Alan Rusbridger, editor of the Guardian newspaper, highlighted the different treatment by Hunt's department of News Corp. and those who opposed the takeover, in comments posted on Twitter Thursday.
"No chummy texts or spad (special adviser) for opponents of Sky. Were told to address all concerns to Treasury Solicitor," he tweeted.
"Thousands of texts, e-mails and phone calls" were exchanged between News Corp. and the Department of Culture, Media and Sport, Rusbridger said, while the newspaper got just one meeting with Hunt.
Questioned before the inquiry, Hunt said he was "a very passionate supporter of having a free and vibrant press," and that he felt the BSkyB bid would help modernize the UK media industry.
Hunt last month faced calls from opposition lawmakers to resign over his handling of the BSkyB bid, saying he had colluded with News Corp. and breached the ministerial code of conduct, which governs how ministers behave in office.

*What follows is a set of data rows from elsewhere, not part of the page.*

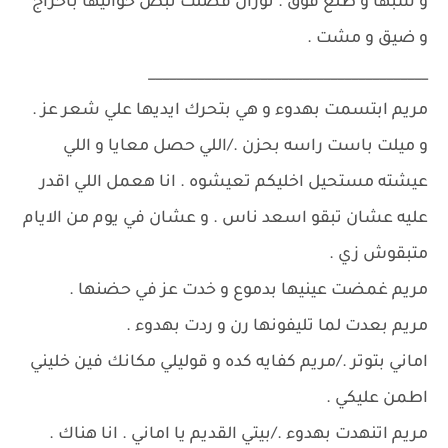
و سبها و طلع فوق . نوران فضلت تبص حواليها باحراج
و ضيق و مشت .
________________________________________
مريم ابتسمت بهدوء و هي بتحرك ايديها علي شعر عز .
و ميلت باست راسه بحزن ./اللي حصل معايا و اللي
عيشته مستحيل اخليكم تعيشوه . انا هعمل اللي اقدر
عليه عشان تبقو اسعد ناس . و عشان في يوم من الايام
متبقوش زي .
مريم غمضت عينيها بدموع و خدت عز في حضنها .
مريم بعدت لما تليفونها رن و ردت بهدوء .
اماني بتوتر ./مريم كفايه كده و قوليلي مكانك فين خليني
اطمن عليكي .
مريم اتنهدت بهدوء ./بيتي القديم يا اماني . انا هناك .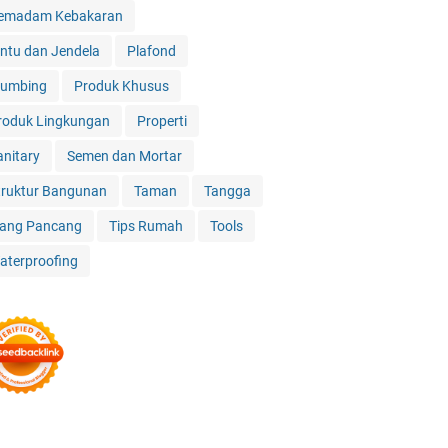
emadam Kebakaran
intu dan Jendela
Plafond
lumbing
Produk Khusus
roduk Lingkungan
Properti
anitary
Semen dan Mortar
truktur Bangunan
Taman
Tangga
iang Pancang
Tips Rumah
Tools
aterproofing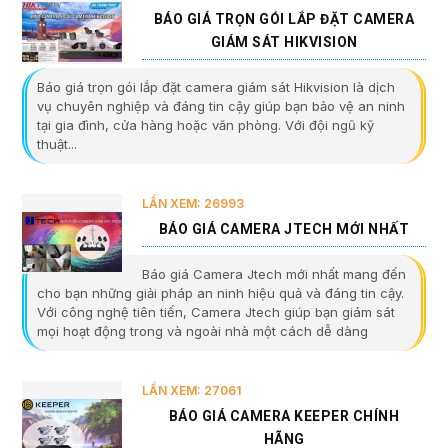
BÁO GIÁ TRỌN GÓI LẮP ĐẶT CAMERA
GIÁM SÁT HIKVISION
Báo giá trọn gói lắp đặt camera giám sát Hikvision là dịch
vụ chuyên nghiệp và đáng tin cậy giúp bạn bảo vệ an ninh
tại gia đình, cửa hàng hoặc văn phòng. Với đội ngũ kỹ
thuật...
LẦN XEM: 26993
BÁO GIÁ CAMERA JTECH MỚI NHẤT
Báo giá Camera Jtech mới nhất mang đến
cho bạn những giải pháp an ninh hiệu quả và đáng tin cậy.
Với công nghệ tiên tiến, Camera Jtech giúp bạn giám sát
mọi hoạt động trong và ngoài nhà một cách dễ dàng
LẦN XEM: 27061
BÁO GIÁ CAMERA KEEPER CHÍNH
HÃNG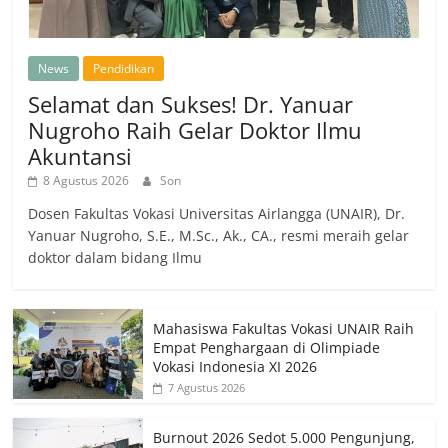
News
Pendidikan
Selamat dan Sukses! Dr. Yanuar
Nugroho Raih Gelar Doktor Ilmu
Akuntansi
8 Agustus 2026
Son
Dosen Fakultas Vokasi Universitas Airlangga (UNAIR), Dr.
Yanuar Nugroho, S.E., M.Sc., Ak., CA., resmi meraih gelar
doktor dalam bidang Ilmu
Mahasiswa Fakultas Vokasi UNAIR Raih
Empat Penghargaan di Olimpiade
Vokasi Indonesia XI 2026
7 Agustus 2026
Burnout 2026 Sedot 5.000 Pengunjung,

But Cameron said Hunt had his support and urged lawmakers to await the conclusion of the Leveson Inquiry before passing judgment.
Downing Street said in a statement Thursday: "Jeremy Hunt's evidence has shown that he acted properly while he was responsible for the BSkyB bid. He took independent advice at every turn, as well as a number of decisions which were against News Corporation's wishes."
However, there are "lessons to be learned" from the process, the statement added, and ministers have been sent guidance on how quasi-judicial decisions are taken.
The current phase of the Leveson Inquiry -- which was set up by the coalition government in response to the phone hacking scandal -- is examining the relationship between the press and politicians.